# Task to carry out
Among these entries, how many lines have the string "buku" in them? Only the number is needed.
____________________
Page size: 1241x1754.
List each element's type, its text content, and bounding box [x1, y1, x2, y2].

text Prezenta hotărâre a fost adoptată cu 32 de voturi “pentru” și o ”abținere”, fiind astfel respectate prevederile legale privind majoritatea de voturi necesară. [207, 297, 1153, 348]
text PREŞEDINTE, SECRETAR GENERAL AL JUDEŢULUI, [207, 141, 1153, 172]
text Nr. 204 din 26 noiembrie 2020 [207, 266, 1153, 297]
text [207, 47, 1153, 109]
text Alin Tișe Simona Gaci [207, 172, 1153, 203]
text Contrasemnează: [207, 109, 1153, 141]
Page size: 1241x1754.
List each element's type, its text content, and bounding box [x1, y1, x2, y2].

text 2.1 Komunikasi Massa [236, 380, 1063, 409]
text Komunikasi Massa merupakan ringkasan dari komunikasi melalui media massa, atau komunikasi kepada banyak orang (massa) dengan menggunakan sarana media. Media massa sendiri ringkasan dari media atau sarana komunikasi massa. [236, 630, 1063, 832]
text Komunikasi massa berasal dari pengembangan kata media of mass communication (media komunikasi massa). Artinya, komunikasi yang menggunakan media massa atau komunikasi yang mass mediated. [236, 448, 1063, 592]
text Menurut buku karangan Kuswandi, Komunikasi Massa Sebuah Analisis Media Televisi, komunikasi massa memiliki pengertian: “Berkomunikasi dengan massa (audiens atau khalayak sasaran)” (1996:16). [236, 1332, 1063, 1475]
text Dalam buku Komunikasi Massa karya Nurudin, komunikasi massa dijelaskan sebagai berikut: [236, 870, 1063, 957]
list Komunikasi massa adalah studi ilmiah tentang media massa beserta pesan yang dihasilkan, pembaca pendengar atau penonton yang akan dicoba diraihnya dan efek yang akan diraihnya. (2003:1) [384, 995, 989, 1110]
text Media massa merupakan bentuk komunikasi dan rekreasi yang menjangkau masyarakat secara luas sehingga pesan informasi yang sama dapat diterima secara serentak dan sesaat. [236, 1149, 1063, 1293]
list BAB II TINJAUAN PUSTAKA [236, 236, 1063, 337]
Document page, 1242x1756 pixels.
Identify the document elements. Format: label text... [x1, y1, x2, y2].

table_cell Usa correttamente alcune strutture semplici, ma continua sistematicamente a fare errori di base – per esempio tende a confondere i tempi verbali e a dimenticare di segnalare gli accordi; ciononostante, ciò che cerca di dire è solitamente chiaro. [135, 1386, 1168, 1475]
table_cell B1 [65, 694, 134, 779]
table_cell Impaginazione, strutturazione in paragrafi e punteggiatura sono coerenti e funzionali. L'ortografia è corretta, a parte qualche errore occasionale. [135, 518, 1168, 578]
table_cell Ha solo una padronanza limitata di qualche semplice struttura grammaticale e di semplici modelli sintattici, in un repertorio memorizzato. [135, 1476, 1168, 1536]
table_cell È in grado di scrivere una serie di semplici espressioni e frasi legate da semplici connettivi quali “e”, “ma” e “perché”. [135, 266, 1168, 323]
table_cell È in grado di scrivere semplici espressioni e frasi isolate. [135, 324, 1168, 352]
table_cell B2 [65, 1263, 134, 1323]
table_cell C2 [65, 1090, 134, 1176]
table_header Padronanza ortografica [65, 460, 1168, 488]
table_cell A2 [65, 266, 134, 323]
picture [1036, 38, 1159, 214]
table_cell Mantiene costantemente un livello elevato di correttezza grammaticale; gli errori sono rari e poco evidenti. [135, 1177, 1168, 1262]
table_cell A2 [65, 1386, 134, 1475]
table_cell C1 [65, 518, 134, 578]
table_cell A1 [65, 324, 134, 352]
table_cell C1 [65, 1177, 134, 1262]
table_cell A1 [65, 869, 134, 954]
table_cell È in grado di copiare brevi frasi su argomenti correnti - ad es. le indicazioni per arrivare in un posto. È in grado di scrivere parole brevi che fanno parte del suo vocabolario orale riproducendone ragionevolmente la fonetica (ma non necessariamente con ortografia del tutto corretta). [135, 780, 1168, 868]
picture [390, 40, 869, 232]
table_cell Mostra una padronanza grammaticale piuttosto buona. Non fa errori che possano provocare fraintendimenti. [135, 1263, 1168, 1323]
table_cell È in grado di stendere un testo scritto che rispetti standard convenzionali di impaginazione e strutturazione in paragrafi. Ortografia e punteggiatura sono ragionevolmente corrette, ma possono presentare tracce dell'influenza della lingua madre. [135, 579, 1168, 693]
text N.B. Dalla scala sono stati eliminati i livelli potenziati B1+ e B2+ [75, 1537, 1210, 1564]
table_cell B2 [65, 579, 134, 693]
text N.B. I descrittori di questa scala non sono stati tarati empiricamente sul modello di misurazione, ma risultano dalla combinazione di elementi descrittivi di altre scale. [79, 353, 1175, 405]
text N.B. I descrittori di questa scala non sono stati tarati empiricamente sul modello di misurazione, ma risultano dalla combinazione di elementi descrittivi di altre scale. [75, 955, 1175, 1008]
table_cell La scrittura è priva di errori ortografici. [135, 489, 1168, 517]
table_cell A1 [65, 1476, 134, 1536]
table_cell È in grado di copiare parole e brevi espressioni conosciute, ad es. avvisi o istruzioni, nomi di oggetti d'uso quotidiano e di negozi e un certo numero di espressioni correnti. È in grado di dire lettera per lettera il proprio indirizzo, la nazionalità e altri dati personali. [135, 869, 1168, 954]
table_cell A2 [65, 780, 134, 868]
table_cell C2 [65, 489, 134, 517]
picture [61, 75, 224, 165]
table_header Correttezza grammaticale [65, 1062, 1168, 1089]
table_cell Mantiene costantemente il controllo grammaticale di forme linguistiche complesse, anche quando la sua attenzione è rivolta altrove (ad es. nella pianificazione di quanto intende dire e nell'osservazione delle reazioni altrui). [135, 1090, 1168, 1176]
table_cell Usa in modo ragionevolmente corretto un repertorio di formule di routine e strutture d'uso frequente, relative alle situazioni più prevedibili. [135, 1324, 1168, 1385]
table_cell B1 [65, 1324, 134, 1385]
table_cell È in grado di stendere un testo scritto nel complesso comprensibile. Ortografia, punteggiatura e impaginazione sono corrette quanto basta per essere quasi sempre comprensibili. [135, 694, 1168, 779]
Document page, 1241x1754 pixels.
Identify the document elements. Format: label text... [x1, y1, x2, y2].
____________________
# Answer to this task
2